A ces dilemmes, l’Académie internationale de lutte contre le terrorisme (Ailct) basée a Abidjan se présente comme une alternative crédible. Mais, combien de temps pourra-t-elle former des chefs militaires capables  d’influer sur l’orientation stratégique, tactique et opérationnelle de  l’appareil militaire de leurs États  respectifs ? 

Orientations et perspectives

La « transnationalité » des acteurs religieux, l’immigration sahélienne qui s’accentue et la promesse de prospérité individuelle par l’adhésion à l’internationale salafiste, servent et accélèrent l’implantation, dans les zones forestières, d’un mouvement de négation de la diversité confessionnelle du pays, de ses institutions et de son modèle de tolérance. Loin d’être une chimère ou un complot contre le continent, le terrorisme islamiste est une réalité. Ainsi, l’heure est arrivée pour les États africains de réévaluer en profondeur leurs mécanismes et stratégies de lutte contre le phénomène. La nature du danger requiert une expertise pluridisciplinaire, pas forcément de l’ordre de la sécurité opérationnelle. Mais, elle doit prendre en compte les aspects géopolitiques, le rapport à l’économie et à l’espace de même que la mécanique d’insémination performante de cette propagande, sur le substrat local de la misère, notamment la surnatalité, le chômage, etc.. 

Les postures martiales ou opérationnelles ont peu de prise sur la puissance et la passion qui façonnent l’univers de sens chez l’extrémiste religieux. La nécessité d’objectiver l’intelligence du processus de radicalisation et son rapport à une réalité sensible découle d’un impératif de construire des concepts et des outils de riposte, en phase avec l’extension rapide du champ de l’étude.    

Dans la plupart des pays, les acteurs et les professionnels de la sécurité ont été formés à la méthode opérationnelle. En l’espèce, la montée de l’idéologie sectaire semble méconnue des autorités sécuritaires, notamment de leur démembrement à l’intérieur du pays. En effet, celles-ci se sont habituées à bâtir leurs calculs devant l’adversité, sur des attitudes et comportements de réaction. Ce genre d’alerte s’avère insuffisant face à des auteurs structurés et déterminés qui inscrivent parfois leurs actions dans une temporalité dormante.

L’adhésion à l’identité radicale résulte du devoir d’obéissance à Dieu. Elle constitue le nœud d’une divergence mortifère qui n’est pas forcément liée à la transgression d’une loi. Le procédé de police et de justice qui consiste à ne traiter que l’individu en phase de passage à l’acte – imminent ou accompliinterdit de cerner efficacement le spectre élargi de la dépersonnalisation. Par conséquent, toute doctrine de prévention doit s’appuyer sur une base de données réactualisée sans répit, pour dégager, remettre en question, performer et restructurer.
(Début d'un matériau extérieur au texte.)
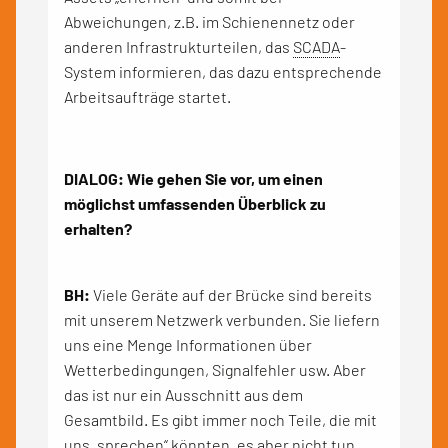
Abweichungen, z.B. im Schienennetz oder
anderen Infrastrukturteilen, das
SCADA
-
System informieren, das dazu entsprechende
Arbeitsaufträge startet.
DIALOG: Wie gehen Sie vor, um einen
möglichst umfassenden Überblick zu
erhalten?
BH:
Viele Geräte auf der Brücke sind bereits
mit unserem Netzwerk verbunden. Sie liefern
uns eine Menge Informationen über
Wetterbedingungen, Signalfehler usw. Aber
das ist nur ein Ausschnitt aus dem
Gesamtbild. Es gibt immer noch Teile, die mit
uns „sprechen“ könnten, es aber nicht tun,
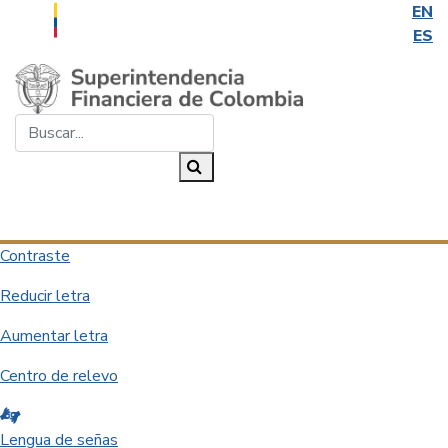
EN
ES
Saltar al contenido principal
Buscar...
Buscar
Desplegar navegación
Contraste
Reducir letra
Aumentar letra
Centro de relevo
Lengua de señas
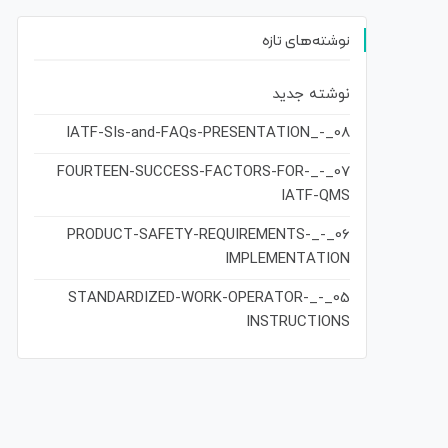
نوشته‌های تازه
نوشته جدید
08_-_IATF-SIs-and-FAQs-PRESENTATION
07_-_FOURTEEN-SUCCESS-FACTORS-FOR-
IATF-QMS
06_-_PRODUCT-SAFETY-REQUIREMENTS-
IMPLEMENTATION
05_-_STANDARDIZED-WORK-OPERATOR-
INSTRUCTIONS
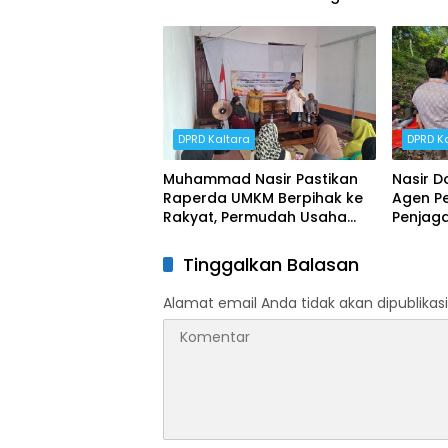
Rapat
Distribu
DPRD Kaltara
DPRD K
Muhammad Nasir Pastikan
Nasir D
Raperda UMKM Berpihak ke
Agen P
Rakyat, Permudah Usaha
Penjag
hingga Perluas Pasar
di Perb
Tinggalkan Balasan
Alamat email Anda tidak akan dipublikasi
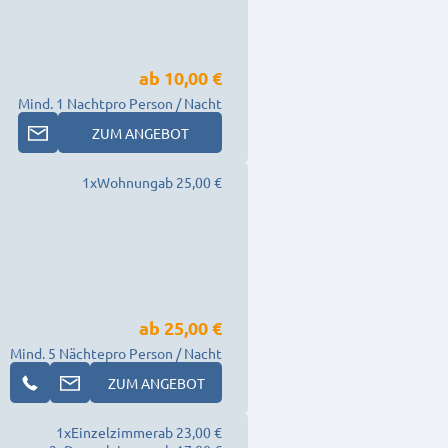
ab
10,00 €
Mind. 1 Nacht
pro Person / Nacht
ZUM ANGEBOT
1
x
Wohnung
ab 25,00 €
ab
25,00 €
Mind. 5 Nächte
pro Person / Nacht
ZUM ANGEBOT
1
x
Einzelzimmer
ab 23,00 €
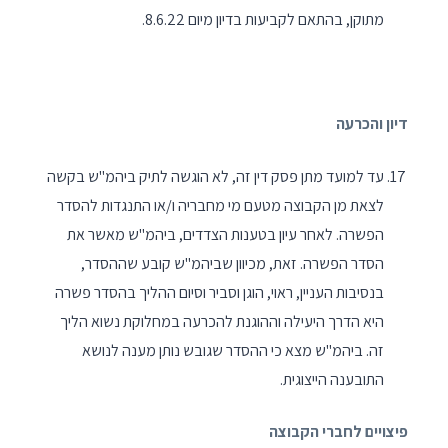
מתוקן, בהתאם לקביעות בדיון מיום 8.6.22.
דיון והכרעה
עד למועד מתן פסק דין זה, לא הוגשה לתיק ביהמ"ש בקשה
לצאת מן הקבוצה מטעם מי מחבריה ו/או התנגדות להסדר
הפשרה. לאחר עיון בטענות הצדדים, ביהמ"ש מאשר את
הסדר הפשרה. זאת, מכיוון שביהמ"ש קובע שההסדר,
בנסיבות העניין, ראוי, הוגן וסביר וסיום ההליך בהסדר פשרה
היא הדרך היעילה וההוגנת להכרעה במחלוקת נשוא הליך
זה. ביהמ"ש מצא כי ההסדר שגובש נותן מענה לנושא
התובענה הייצוגית.
פיצויים לחברי הקבוצה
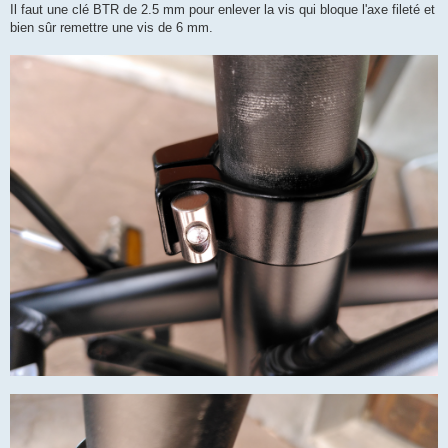
Il faut une clé BTR de 2.5 mm pour enlever la vis qui bloque l'axe fileté et
bien sûr remettre une vis de 6 mm.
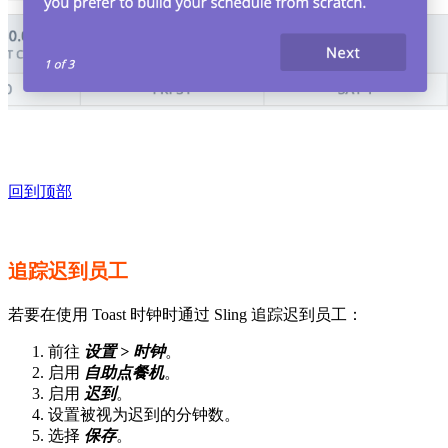
回到顶部
追踪迟到员工
若要在使用 Toast 时钟时通过 Sling 追踪迟到员工：
前往
设置 > 时钟
。
启用
自助点餐机
。
启用
迟到
。
设置被视为迟到的分钟数。
选择
保存
。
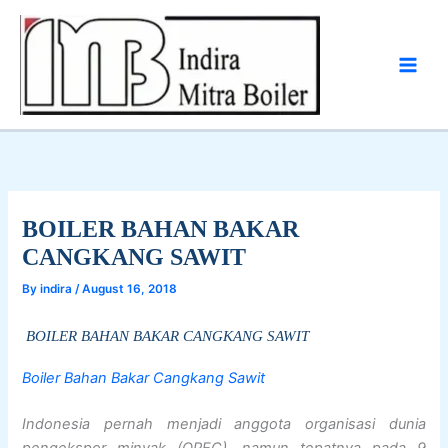
Skip
to
content
BOILER BAHAN BAKAR
CANGKANG SAWIT
By
indira
/
August 16, 2018
BOILER BAHAN BAKAR CANGKANG SAWIT
Boiler Bahan Bakar Cangkang Sawit
Indonesia pernah menjadi anggota organisasi dunia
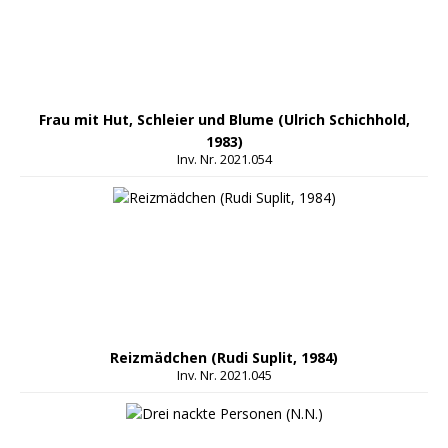
Frau mit Hut, Schleier und Blume (Ulrich Schichhold,
1983)
Inv. Nr. 2021.054
Reizmädchen (Rudi Suplit, 1984)
Inv. Nr. 2021.045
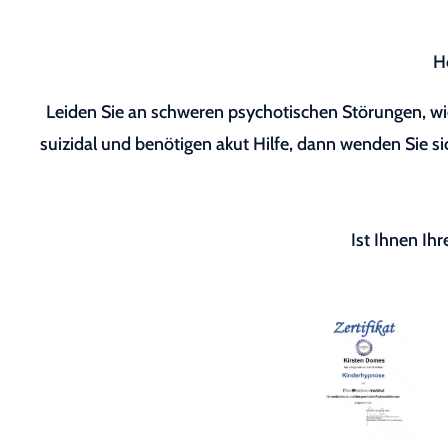
H
Leiden Sie an schweren psychotischen Störungen, wie
suizidal und benötigen akut Hilfe, dann wenden Sie sic
Ist Ihnen Ih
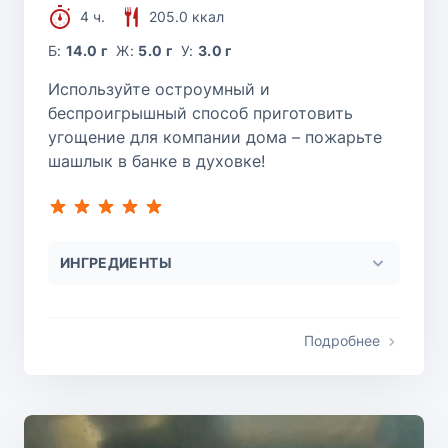
4 ч.
205.0 ккал
Б:
14.0 г
Ж:
5.0 г
У:
3.0 г
Используйте остроумный и
беспроигрышный способ приготовить
угощение для компании дома – пожарьте
шашлык в банке в духовке!
ИНГРЕДИЕНТЫ
Подробнее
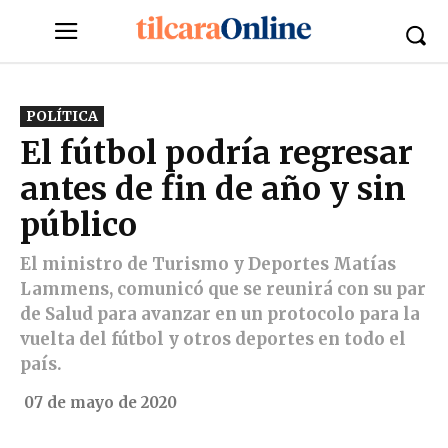
POLÍTICA
El fútbol podría regresar
antes de fin de año y sin
público
El ministro de Turismo y Deportes Matías
Lammens, comunicó que se reunirá con su par
de Salud para avanzar en un protocolo para la
vuelta del fútbol y otros deportes en todo el
país.
07 de mayo de 2020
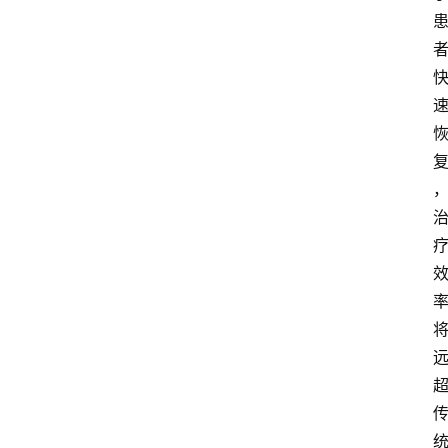
首
页
资
讯
快
报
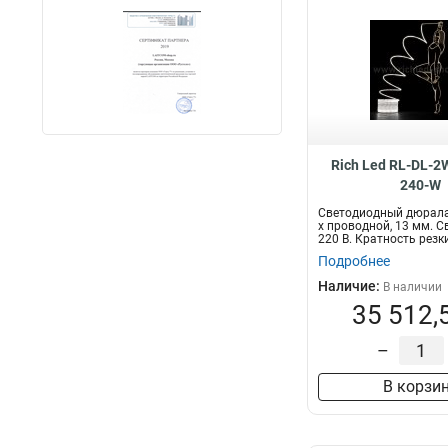
Rich Led RL-DL-
240-W
Светодиодный дюралай
х проводной, 13 мм. С
220 В. Кратность резки
Подробнее
Наличие:
В наличии
35 512,
–
В корзи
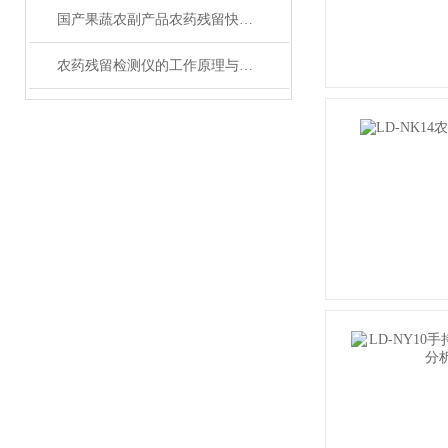
国产果蔬农副产品农药残留快速检测仪品牌选型测评
农药残留检测仪的工作原理与检测方法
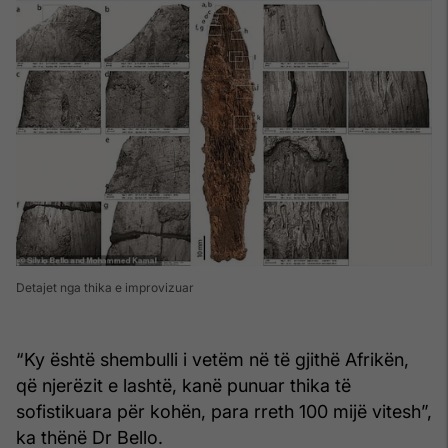
Detajet nga thika e improvizuar
“Ky është shembulli i vetëm në të gjithë Afrikën,
që njerëzit e lashtë, kanë punuar thika të
sofistikuara për kohën, para rreth 100 mijë vitesh”,
ka thënë Dr Bello.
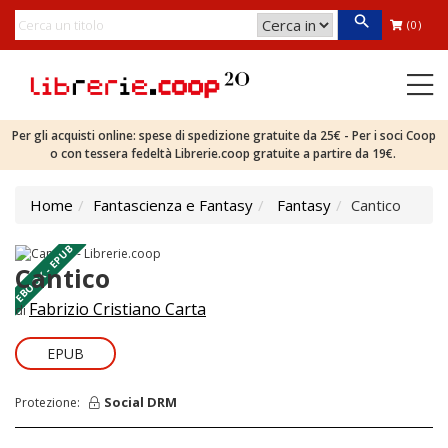
(0)
Per gli acquisti online: spese di spedizione gratuite da 25€ - Per i soci Coop
o con tessera fedeltà Librerie.coop gratuite a partire da 19€.
Home
Fantascienza e Fantasy
Fantasy
Cantico
EBOOK - EPUB
Cantico
Fabrizio Cristiano Carta
di
EPUB
Social DRM
Protezione:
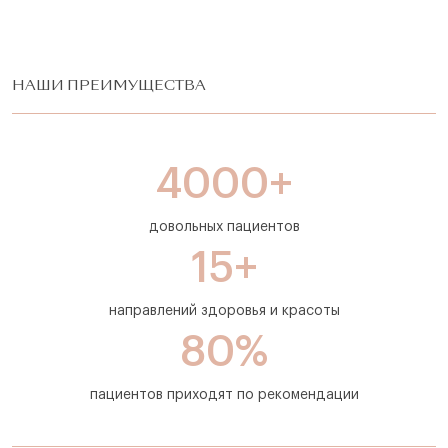
НАШИ ПРЕИМУЩЕСТВА
4000+
довольных пациентов
15+
направлений здоровья и красоты
80%
пациентов приходят по рекомендации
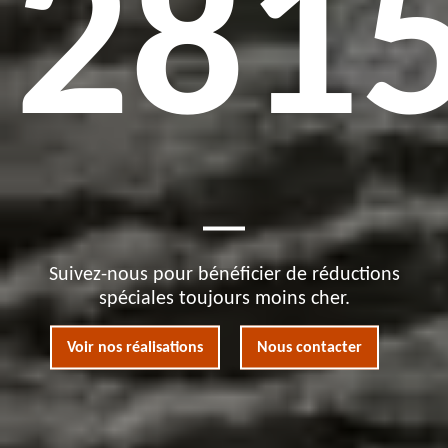
281
Suivez-nous pour bénéficier de réductions
spéciales toujours moins cher.
Voir nos réalisations
Nous contacter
 La situation sur la totalité du territoire ouest africain demande une vision holistique, qui transcende et annihile les pudeurs, les susceptibilités et les préférences subjectives, au profit d’une pleine conscience du risque encouru. Il serait d’ailleurs plus juste d’évoquer désormais, au-delà de la menace terroriste, plus largement la menace islamiste. Ce changement de paradigme est fondamental si l’on veut comprendre la nature des enjeux de façon globale, c’est à dire y compris d’un point de vue idéologique et non pas à travers un simple fait criminel. Le terrorisme donne ainsi la possibilité aux États de se restructurer, de redéfinir leurs propres espaces.     

 

Lassina DIARRA, chercheur-spécialiste de l’islamisme et du terrorisme en Afrique de l’Ouest au (Centre 4s).